While Chow’s plan hinged largely on looking for money from outside sources, Stintz’s plan called on the city to look internally for the money needed for transit expansion.

The plan, which was unveiled at a morning news conferences, calls for the creation of a $1.6 billion dedicated fund to help fund transit improvements.

According to Stintz, the dedicated fund would be raised over the next 15 years through the sale of 51 per cent of the city’s Toronto Hydro shares ($700 million), the dedication of revenues from traffic enforcement operations ($330 million) and the Toronto Parking Authority ($700 million) as well as the creation of a $3 levy in downtown parking garages owned by the city ($114 million).

“Using different ways of reallocating revenue or selling assets to make fighting congestion a priority will help focus council and make sure we are dealing with the number one issue facing residents today,” Stintz told CP24, shortly after revealing the plan. “Whether it is small business, large business, commuters or moms, the number one thing they are dealing with every day is congestion.
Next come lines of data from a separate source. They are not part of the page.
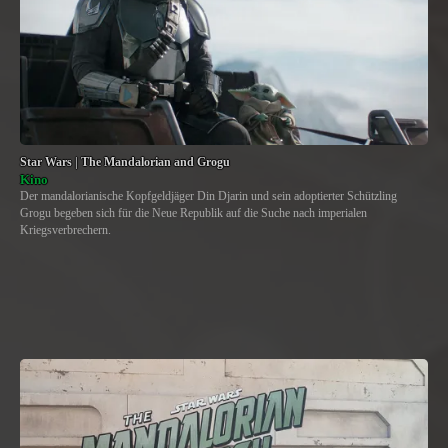
Star Wars | The Mandalorian and Grogu
Kino
Der mandalorianische Kopfgeldjäger Din Djarin und sein adoptierter Schützling
Grogu begeben sich für die Neue Republik auf die Suche nach imperialen
Kriegsverbrechern.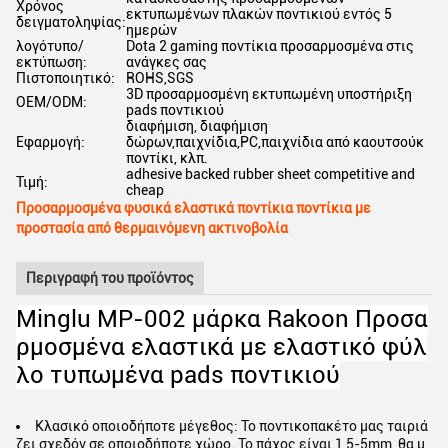
Χρόνος
εκτυπωμένων πλακών ποντικιού εντός 5
δειγματοληψίας:
ημερών
λογότυπο/
Dota 2 gaming ποντίκια προσαρμοσμένα στις
εκτύπωση:
ανάγκες σας
Πιστοποιητικό:
ROHS,SGS
3D προσαρμοσμένη εκτυπωμένη υποστήριξη
OEM/ODM:
pads ποντικιού
διαφήμιση, διαφήμιση
Εφαρμογή:
δώρων,παιχνίδια,PC,παιχνίδια από καουτσούκ
ποντίκι, κλπ.
adhesive backed rubber sheet competitive and
Τιμή:
cheap
Προσαρμοσμένα φυσικά ελαστικά ποντίκια ποντίκια με
προστασία από θερμαινόμενη ακτινοβολία
Περιγραφή του προϊόντος
Minglu MP-002 μάρκα Rakoon Προσα
ρμοσμένα ελαστικά με ελαστικό φύλ
λο τυπωμένα pads ποντικιού
Κλασικό οποιοδήποτε μέγεθος: Το ποντικοπακέτο μας ταιριά
ζει σχεδόν σε οποιοδήποτε χώρο. Το πάχος είναι 1,5-5mm, θα μ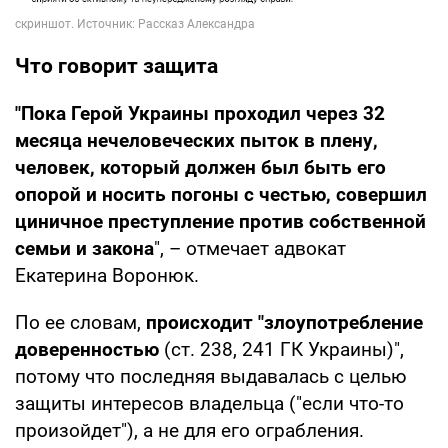
Что говорит защита
"Пока Герой Украины проходил через 32
месяца нечеловеческих пыток в плену,
человек, который должен был быть его
опорой и носить погоны с честью, совершил
циничное преступление против собственной
семьи и закона
", – отмечает адвокат
Екатерина Воронюк.
По ее словам,
происходит "злоупотребление
доверенностью
(ст. 238, 241 ГК Украины)",
потому что последняя выдавалась с целью
защиты интересов владельца ("если что-то
произойдет"), а не для его ограбления.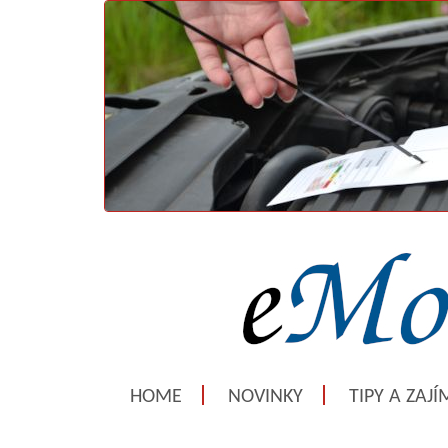
HOME
NOVINKY
TIPY A ZAJ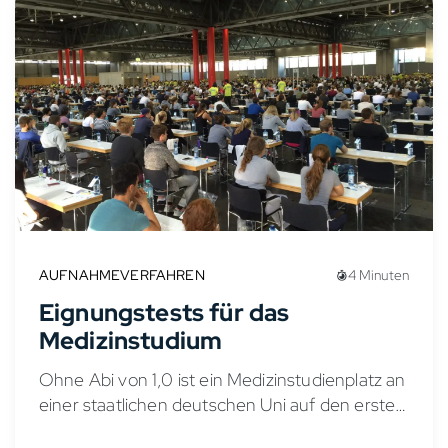
AUFNAHMEVERFAHREN
4 Minuten
Eignungstests für das
Medizinstudium
Ohne Abi von 1,0 ist ein Medizinstudienplatz an
einer staatlichen deutschen Uni auf den ersten
Blick nur schwer erreichbar und der Weg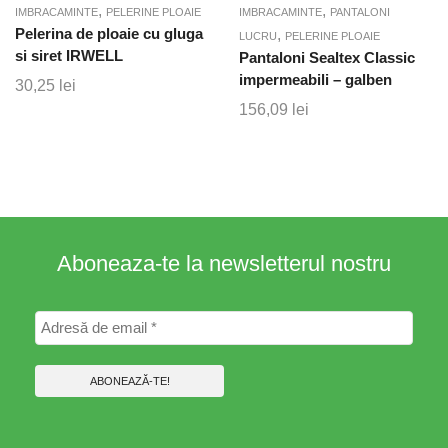
,
,
IMBRACAMINTE
PELERINE PLOAIE
IMBRACAMINTE
PANTALONI
Pelerina de ploaie cu gluga
,
LUCRU
PELERINE PLOAIE
si siret IRWELL
Pantaloni Sealtex Classic
impermeabili – galben
30,25
lei
156,09
lei
Aboneaza-te la newsletterul nostru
Fighting congestion needs to be our number one priority.”

Stintz and Chow have both made funding the estimated $3.2 billion downtown relief line a major element of her campaign, though the former TTC chair told CP24 that her plan would extend far beyond just building underground transit.

“The priority has to be dealing with congestion, so I want to put forward a 15-year plan that makes it possible to invest in the downtown relief line, to fix the potholes, to fix the Gardiner and to deal with congestion,” Stintz said. “It is a long-term plan because it is not a short-term fix.”

Fellow mayoral candidates John Tory, David Soknacki and Sarah Thomson have also voiced their support for the downtown relief line, though only Thomson — who has called for the introduction of road tolls — had previously offered specifics on how to pay for it.

The announcement of Stintz’s and Chow’s plans coincide with the release of a University of Waterloo study which found that Torontonians spend an average of 65 minutes commuting each day.